You and
@Berserk were both wrong, in that the three largest communities of Christians, and the sixth or seventh, to wit, Roman Catholics, Eastern Orthodox, Anglicans, and Oriental Orthodox, and also some Lutherans (Lutheran churches usually have an open canon), the fourth largest group, and some Reformed Catholics, accept the deuterocanonical books. Some accept even more. Unless you want to deny that we are “modern Christians” but that might cause our friends
@Shane R @prodromos @Jipsah @jas3 @chevyontheriver @Michie and
@Xeno.of.athens might disagree with that - we are traditional, not modernist (although many modernists also use the deuterocanon), but we are modern in that we are Christians alive today, in vibrant churches, which in the case of the Orthodox are experiencing explosive growth - parishes expanding at 18% per year both from converts and the high birth rate of the members, to the point a serious strain exists on our resources.

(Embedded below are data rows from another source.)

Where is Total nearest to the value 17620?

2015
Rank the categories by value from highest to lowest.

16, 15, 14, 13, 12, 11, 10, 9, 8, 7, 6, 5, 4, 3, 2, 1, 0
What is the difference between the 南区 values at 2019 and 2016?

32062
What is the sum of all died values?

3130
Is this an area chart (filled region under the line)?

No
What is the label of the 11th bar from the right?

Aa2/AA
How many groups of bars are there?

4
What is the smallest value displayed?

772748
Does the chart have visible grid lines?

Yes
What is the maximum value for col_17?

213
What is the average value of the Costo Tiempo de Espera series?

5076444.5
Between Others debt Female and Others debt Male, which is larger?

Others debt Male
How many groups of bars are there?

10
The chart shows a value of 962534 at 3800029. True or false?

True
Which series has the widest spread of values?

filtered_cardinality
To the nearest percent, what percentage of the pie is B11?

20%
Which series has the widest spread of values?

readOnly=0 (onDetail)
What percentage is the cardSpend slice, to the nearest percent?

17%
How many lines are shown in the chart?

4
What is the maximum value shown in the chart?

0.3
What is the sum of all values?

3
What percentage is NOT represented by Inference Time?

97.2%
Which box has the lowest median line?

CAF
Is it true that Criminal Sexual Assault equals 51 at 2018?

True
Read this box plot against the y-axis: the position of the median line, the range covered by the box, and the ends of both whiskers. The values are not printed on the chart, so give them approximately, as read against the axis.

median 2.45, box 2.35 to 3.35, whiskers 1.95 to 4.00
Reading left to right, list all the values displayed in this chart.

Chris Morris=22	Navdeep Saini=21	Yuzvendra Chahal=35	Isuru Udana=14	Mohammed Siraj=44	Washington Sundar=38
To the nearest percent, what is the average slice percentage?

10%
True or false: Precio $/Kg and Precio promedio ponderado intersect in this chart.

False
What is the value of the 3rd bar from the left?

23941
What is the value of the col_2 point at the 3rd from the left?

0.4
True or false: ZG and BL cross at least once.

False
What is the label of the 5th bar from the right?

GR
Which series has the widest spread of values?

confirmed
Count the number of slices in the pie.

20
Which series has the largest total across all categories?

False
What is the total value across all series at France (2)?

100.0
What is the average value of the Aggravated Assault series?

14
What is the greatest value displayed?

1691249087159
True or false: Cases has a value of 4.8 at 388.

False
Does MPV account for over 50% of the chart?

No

TLM and other traditional parishes of the RCC, that either use the Tridentine Mass or celebrate the Novus Ordo with equivalent reverence, Continuing Anglican parishes, Confessional Lutheran parishes like the LCMS, LCA, AALC, ELC and others, and traditional Episcopalian parishes in the southern US and traditional Anglo Catholic parishes in the Church of England such as St. Magnus the Martyr are also experiencing growth at the expense of broad church / liberal catholic parishes that don’t stand for anything, and aliturgical non-denominational churches (and some moderate evangelical Anglican parishes that try to emulate moderate non-denominational churches which used to generate growth but which now are increasingly unpopular due to being lukewarm).